JOB ITEM — With the pictures removed, the data below must be transcribed in full and exactly.

PROVIDED DATA —
____
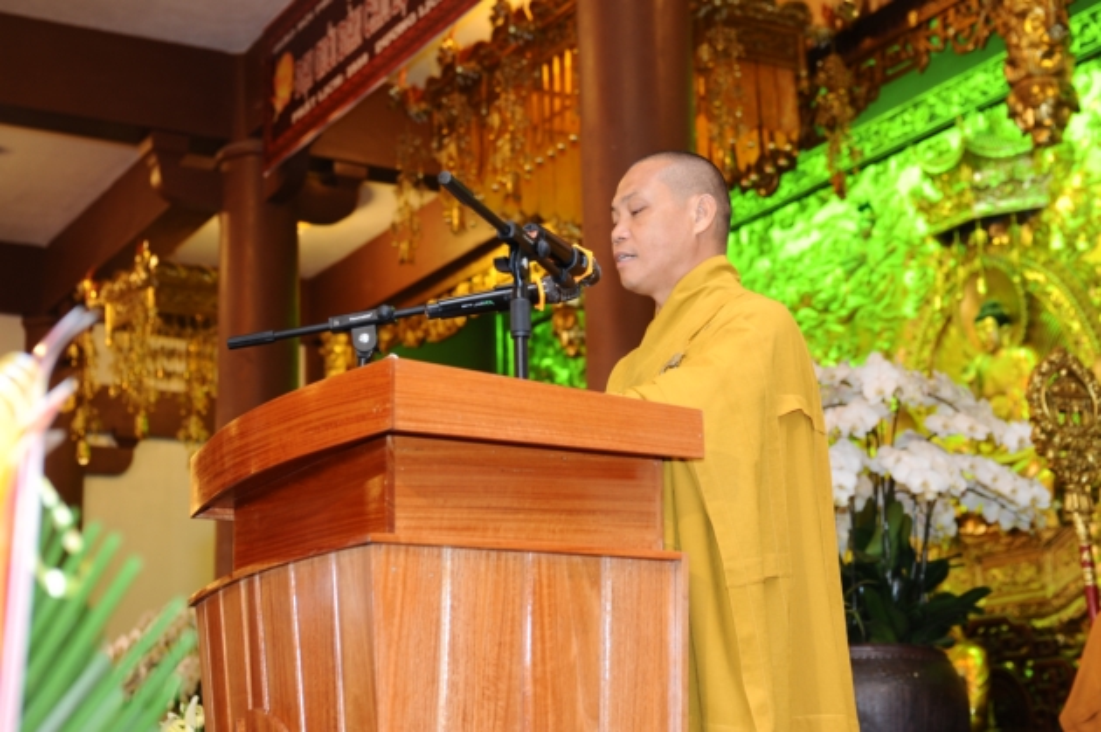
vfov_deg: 19.4
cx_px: 550
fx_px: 2139
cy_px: 366
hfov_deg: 28.9
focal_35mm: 70
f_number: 5.6
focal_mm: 70
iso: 640
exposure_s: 1/30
____
RESULT OF THIS TASK —
vfov_deg: 19.4
cx_px: 550
fx_px: 2139
cy_px: 366
hfov_deg: 28.9
focal_35mm: 70
f_number: 5.6
focal_mm: 70
iso: 640
exposure_s: 1/30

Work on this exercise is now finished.